INSTRUCTION:
All of the data must be written out verbatim, with pictures excluded.

--- --- ---

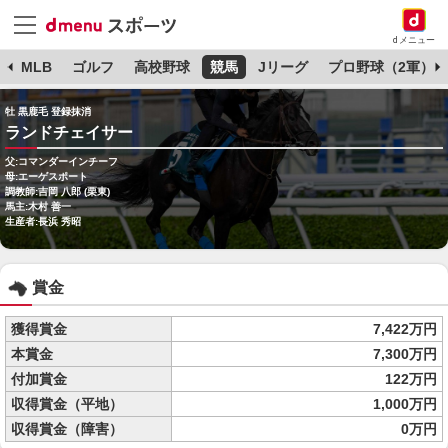
dメニュー
球
MLB
ゴルフ
高校野球
競馬
Jリーグ
プロ野球（2軍）
牡 黒鹿毛 登録抹消
ランドチェイサー
父:コマンダーインチーフ
母:エーゲスポート
調教師:吉岡 八郎 (栗東)
馬主:木村 善一
生産者:長浜 秀昭
賞金
獲得賞金
7,422万円
本賞金
7,300万円
付加賞金
122万円
収得賞金（平地）
1,000万円
収得賞金（障害）
0万円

--- --- ---

EXERCISE RESULT:
dメニュー
球
MLB
ゴルフ
高校野球
競馬
Jリーグ
プロ野球（2軍）
牡 黒鹿毛 登録抹消
ランドチェイサー
父:コマンダーインチーフ
母:エーゲスポート
調教師:吉岡 八郎 (栗東)
馬主:木村 善一
生産者:長浜 秀昭
賞金
獲得賞金
7,422万円
本賞金
7,300万円
付加賞金
122万円
収得賞金（平地）
1,000万円
収得賞金（障害）
0万円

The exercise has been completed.